Mindestens 180 Menschen starben in Deutschland durch die Flutkatastrophe. 141 Tote sind es nach aktuellem Stand in Rheinland-Pfalz, die meisten aus dem Ahrtal. 26 Tote im Land müssen noch identifiziert werden. Die anderen können nun beigesetzt werden. Teilweise ist jedoch die Infrastruktur dafür – Friedhöfe, Bestattungsunternehmen, Trauerorte, Kirchen – beschädigt.
Bestatter im Katastrophengebiet kämpfen mit der Situation. Einige haben ihre Firma verloren, andere arbeiten Tag und Nacht an der Grenze ihrer Belastbarkeit. Zu ihnen gehört ein Sinziger Bestatter, der seinen Namen nicht nennen mag. "Das Leid ist unglaublich groß", meint er. Mehr möchte er nicht sagen.
Bestatter Sascha Mühlhöfer bot in der Not Hilfe an. Sein Unternehmen sitzt auf der anderen, der rechten Rheinseite in Unkel. Von der Flutkatastrophe im Ahrtal ist er nicht betroffen. Nun begleitet er als Bestatter die Familie eines Flutopfers, will der Familie auch in der Ausnahmesituation einen guten Abschied ermöglichen. "Es ist wichtig, dass sich niemand zu voreiligen Entscheidungen gedrängt fühlt", betont Mühlhöfer. Es dürfe kein Druck entstehen, den Verstorbenen schnell, anonym oder auf einem Friedhof weiter weg zu beerdigen.

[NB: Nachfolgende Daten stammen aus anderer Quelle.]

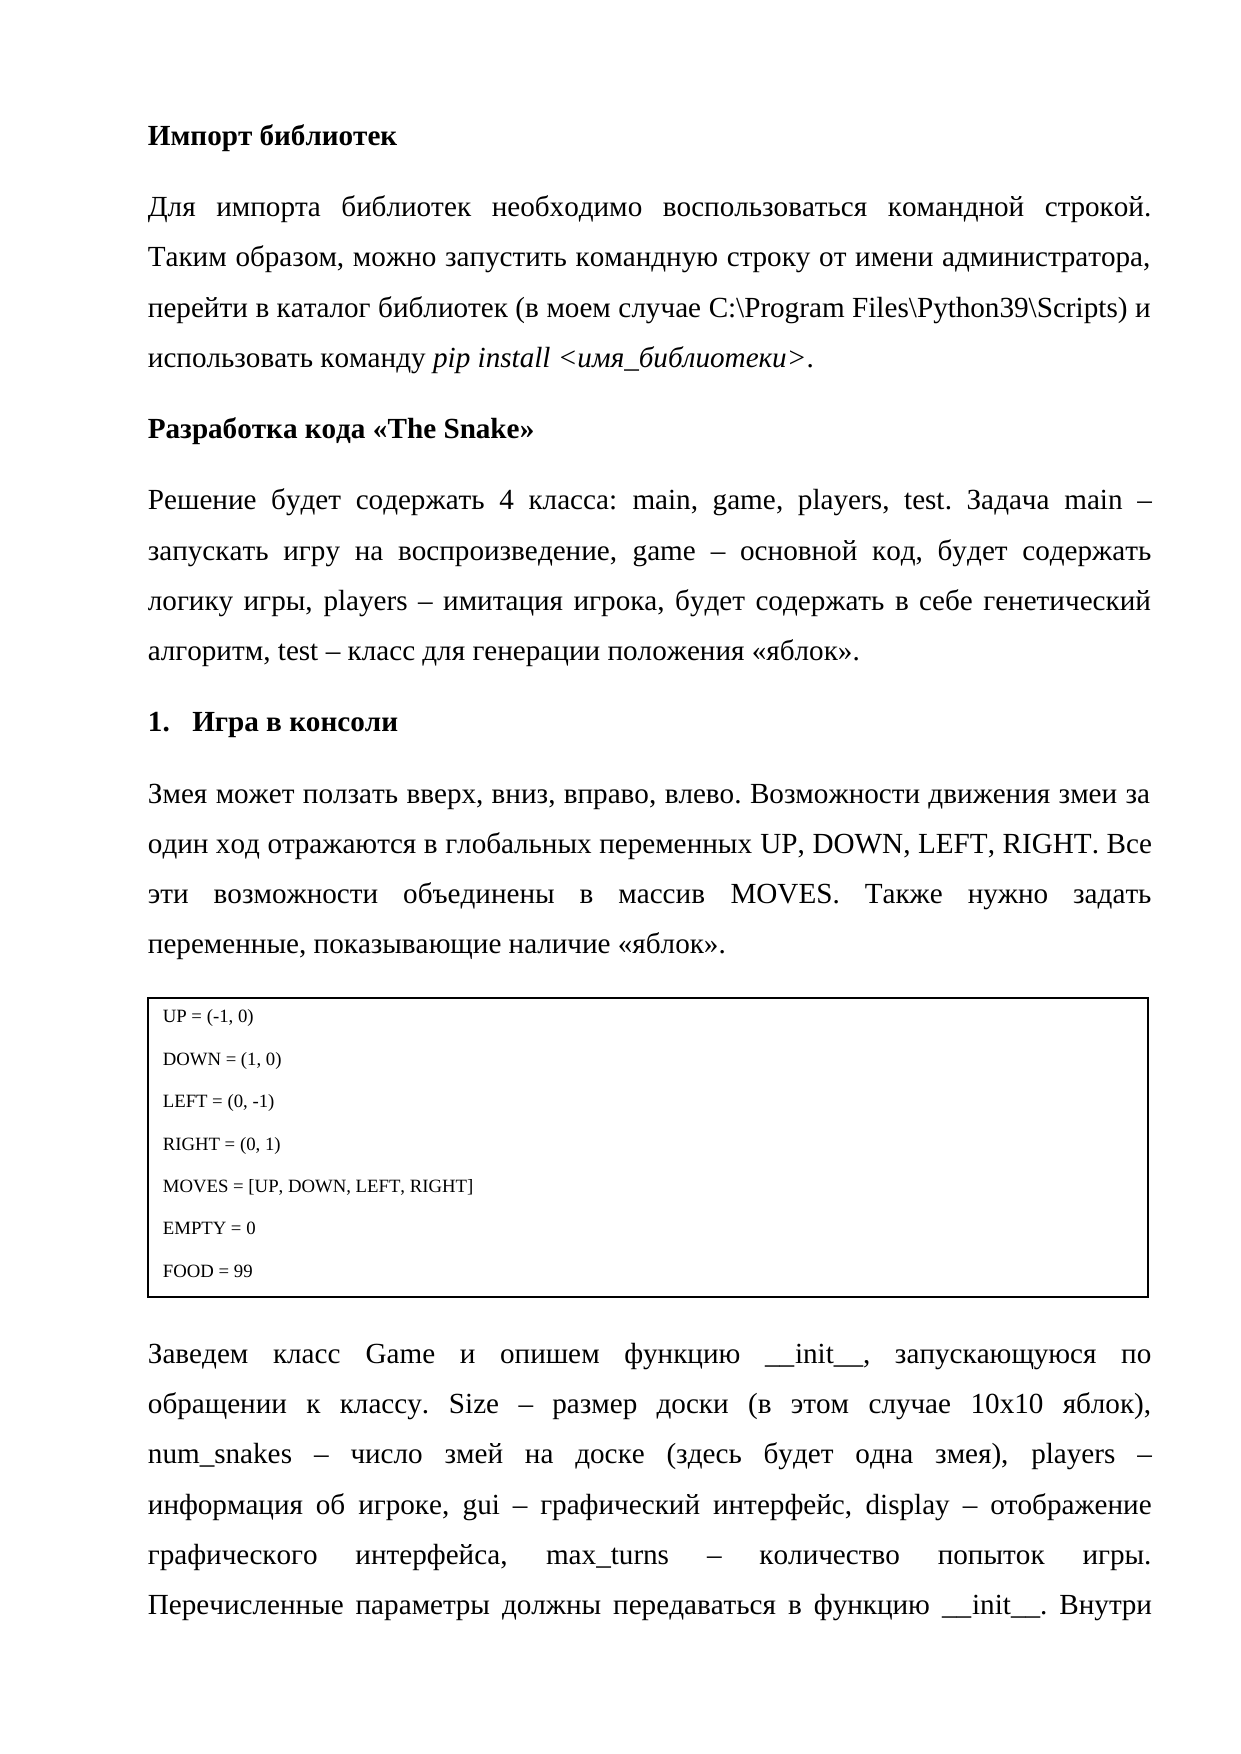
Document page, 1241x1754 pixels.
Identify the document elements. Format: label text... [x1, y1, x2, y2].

text Разработка кода «The Snake» [148, 411, 1152, 445]
list Игра в консоли [148, 704, 1152, 738]
text Импорт библиотек [148, 118, 1152, 152]
text Змея может ползать вверх, вниз, вправо, влево. Возможности движения змеи за один ход отражаются в глобальных переменных UP, DOWN, LEFT, RIGHT. Все эти возможности объединены в массив MOVES. Также нужно задать переменные, показывающие наличие «яблок». [148, 776, 1152, 960]
text Для импорта библиотек необходимо воспользоваться командной строкой. Таким образом, можно запустить командную строку от имени администратора, перейти в каталог библиотек (в моем случае C:\Program Files\Python39\Scripts) и использовать команду pip install <имя_библиотеки>. [148, 189, 1152, 374]
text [148, 1336, 1152, 1621]
text Решение будет содержать 4 класса: main, game, players, test. Задача main – запускать игру на воспроизведение, game – основной код, будет содержать логику игры, players – имитация игрока, будет содержать в себе генетический алгоритм, test – класс для генерации положения «яблок». [148, 482, 1152, 667]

Normalerweise muss ein Toter in Rheinland-Pfalz innerhalb von zehn Tagen bestattet werden. Diese Frist lasse sich aktuell bei Behörden unkompliziert verlängern, sagt der Geschäftsführer des Bestatterverbands Rheinland-Pfalz, Christian Jäger. Bei plötzlichen Todesfällen brauchen Angehörige mitunter mehr Zeit, um zu überlegen, welche Art Grab sie wünschen, welcher Friedhof es sein soll oder wie sie die Trauerfeier gestalten wollen. Das zu entscheiden und zu organisieren braucht in den besonders getroffenen Gebieten, wenn das Telefon nicht funktioniert und viele Unsicherheiten bestehen, mehr Zeit.

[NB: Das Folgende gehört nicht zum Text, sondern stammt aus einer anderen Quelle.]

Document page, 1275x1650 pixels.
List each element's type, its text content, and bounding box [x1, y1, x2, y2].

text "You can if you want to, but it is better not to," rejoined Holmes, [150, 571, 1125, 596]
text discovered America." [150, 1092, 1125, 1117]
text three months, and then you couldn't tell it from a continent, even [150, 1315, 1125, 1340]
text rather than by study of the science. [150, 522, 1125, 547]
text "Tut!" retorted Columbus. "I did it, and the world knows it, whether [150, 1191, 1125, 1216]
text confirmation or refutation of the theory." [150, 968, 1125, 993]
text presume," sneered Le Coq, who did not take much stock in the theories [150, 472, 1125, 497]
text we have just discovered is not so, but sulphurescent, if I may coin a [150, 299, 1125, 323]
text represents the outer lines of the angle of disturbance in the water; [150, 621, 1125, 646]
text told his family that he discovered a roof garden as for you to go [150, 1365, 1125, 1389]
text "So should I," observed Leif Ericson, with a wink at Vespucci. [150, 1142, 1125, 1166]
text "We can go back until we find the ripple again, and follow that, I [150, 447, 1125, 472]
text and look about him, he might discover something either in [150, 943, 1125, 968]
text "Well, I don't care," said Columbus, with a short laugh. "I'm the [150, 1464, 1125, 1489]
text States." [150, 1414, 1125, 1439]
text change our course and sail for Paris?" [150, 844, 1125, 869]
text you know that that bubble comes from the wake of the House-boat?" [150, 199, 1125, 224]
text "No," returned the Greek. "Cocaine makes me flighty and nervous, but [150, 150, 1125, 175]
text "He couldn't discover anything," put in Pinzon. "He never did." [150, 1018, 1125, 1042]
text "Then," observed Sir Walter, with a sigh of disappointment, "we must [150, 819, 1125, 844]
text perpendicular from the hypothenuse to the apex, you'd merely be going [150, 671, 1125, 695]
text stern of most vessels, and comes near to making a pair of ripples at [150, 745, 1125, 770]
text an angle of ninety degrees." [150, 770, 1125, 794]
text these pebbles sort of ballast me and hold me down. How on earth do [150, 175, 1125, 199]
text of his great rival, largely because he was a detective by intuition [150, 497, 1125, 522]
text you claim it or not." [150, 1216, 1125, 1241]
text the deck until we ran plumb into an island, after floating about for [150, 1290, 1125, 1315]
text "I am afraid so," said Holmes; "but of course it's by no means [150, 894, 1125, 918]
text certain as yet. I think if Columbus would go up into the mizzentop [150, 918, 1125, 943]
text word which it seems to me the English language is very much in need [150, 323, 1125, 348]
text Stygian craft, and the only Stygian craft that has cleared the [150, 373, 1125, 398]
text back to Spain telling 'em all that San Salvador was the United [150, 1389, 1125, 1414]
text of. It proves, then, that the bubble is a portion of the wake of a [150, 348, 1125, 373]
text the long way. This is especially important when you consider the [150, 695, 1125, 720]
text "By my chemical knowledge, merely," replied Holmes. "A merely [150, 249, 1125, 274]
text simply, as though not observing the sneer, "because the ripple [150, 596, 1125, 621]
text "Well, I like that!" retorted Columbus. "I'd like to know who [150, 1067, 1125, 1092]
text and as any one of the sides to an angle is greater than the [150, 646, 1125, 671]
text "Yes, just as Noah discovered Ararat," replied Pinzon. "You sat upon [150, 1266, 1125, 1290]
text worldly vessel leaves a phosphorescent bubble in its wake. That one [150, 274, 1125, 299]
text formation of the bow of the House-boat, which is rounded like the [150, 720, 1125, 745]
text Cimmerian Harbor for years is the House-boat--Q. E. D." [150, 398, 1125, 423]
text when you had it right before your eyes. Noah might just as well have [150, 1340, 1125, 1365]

Mühlhöfer spricht mit der Familie Schritt für Schritt ihre Bedürfnisse durch, organisiert ein Gespräch mit einem Seelsorger, sucht mit ihnen einen Friedhof in der Nähe ihres Wohnorts, einen Pfarrer für die Beerdigung und gibt den Angehörigen Zeit, sich in Ruhe vom Verstorbenen zu verabschieden. "Wichtig ist, dass Familien so betreut werden, wie es auch geschehen würde, wenn nicht auf einmal so viele Tote zu bestatten wären. Jede Familie muss den Tod oder die Todesfälle individuell verarbeiten können", betont er.
Der Pfarrer der Pfarreiengemeinschaft Bad Neuenahr-Ahrweiler, Jörg Meyrer, sagt in einem Video an die Gemeinde: "Es wird würdevolle, sehr achtsame Beerdigungen geben." Vielleicht nicht "in der Form, die wir kennen, aber sehr würdevoll und abgestimmt", unterstreicht er. Alle Bestattungen kann das Team der Pfarreiengemeinschaft in der Sondersituation wohl nicht selbst begleiten. Erfahrene Seelsorger springen demnach als Unterstützung ein und begleiten Beerdigungen.

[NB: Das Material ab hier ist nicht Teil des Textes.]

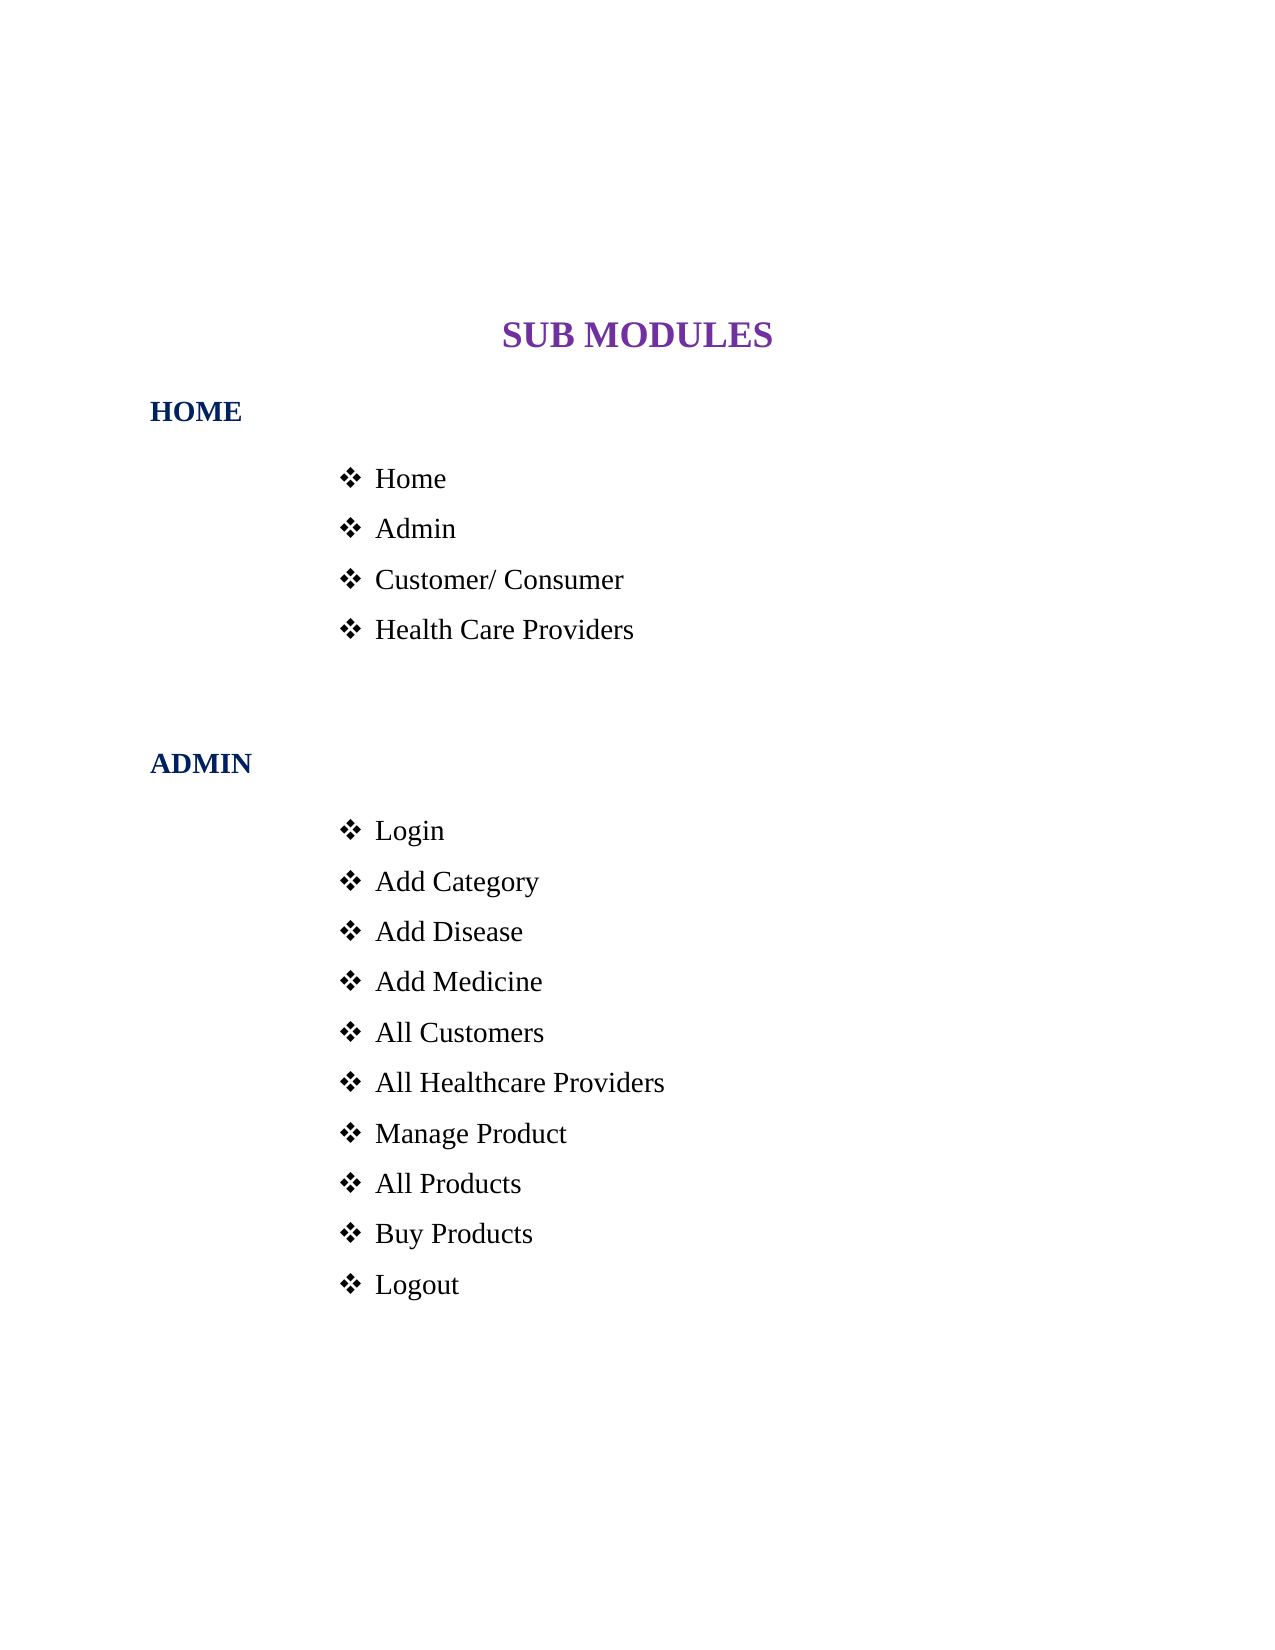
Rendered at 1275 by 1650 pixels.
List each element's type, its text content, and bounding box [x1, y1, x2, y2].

list Add Disease [337, 914, 1125, 948]
list Add Category [337, 864, 1125, 897]
text SUB MODULES [150, 313, 1125, 356]
list Logout [337, 1267, 1125, 1301]
list Admin [337, 511, 1125, 545]
text ADMIN [150, 746, 1125, 780]
list All Healthcare Providers [337, 1065, 1125, 1099]
list Manage Product [337, 1116, 1125, 1149]
list All Customers [337, 1015, 1125, 1049]
text HOME [150, 394, 1125, 428]
list Add Medicine [337, 964, 1125, 998]
list All Products [337, 1166, 1125, 1200]
list Login [337, 813, 1125, 847]
list Buy Products [337, 1217, 1125, 1250]
list Home [337, 461, 1125, 495]
list Health Care Providers [337, 612, 1125, 646]
list Customer/ Consumer [337, 562, 1125, 596]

Beisetzung ist für Trauerbewältigung zentral
Das ganze Ausmaß der Schäden an Friedhöfen steht auch drei Wochen nach der Flut noch nicht fest. Auch fehlt ein vollständiger Überblick über die betroffenen Friedhöfe und die Art der Schäden. Im Ahrtal ist außer dem Friedhof am Ahrtor in Ahrweiler etwa auch der in Dernau stark beschädigt. Das heißt aber nicht, dass keine Bestattungen in der Nähe möglich sind, denn einige Friedhöfe blieben von der Flut unberührt. Dort beginnen in diesen Tagen Beerdigungen von Flutopfern. In Ahrweiler etwa auf dem Bergfriedhof oder dem Friedhof in Bad Neuenahr.
"Die Beisetzung ist für die Bewältigung der Trauer ein zentraler Punkt", sagt Experte Jäger. Auch wenn nun die Möglichkeit bestehe, Urnen längere Zeit in Krematorien aufzubewahren oder die Bestattungsfristen zu verlängern, helfe das den Angehörigen nicht unbedingt: "Wenn die Bestattung herausgezögert wird, leben Angehörige in einer Art Schwebezustand, der für viele auch belastend ist", sagt Jäger.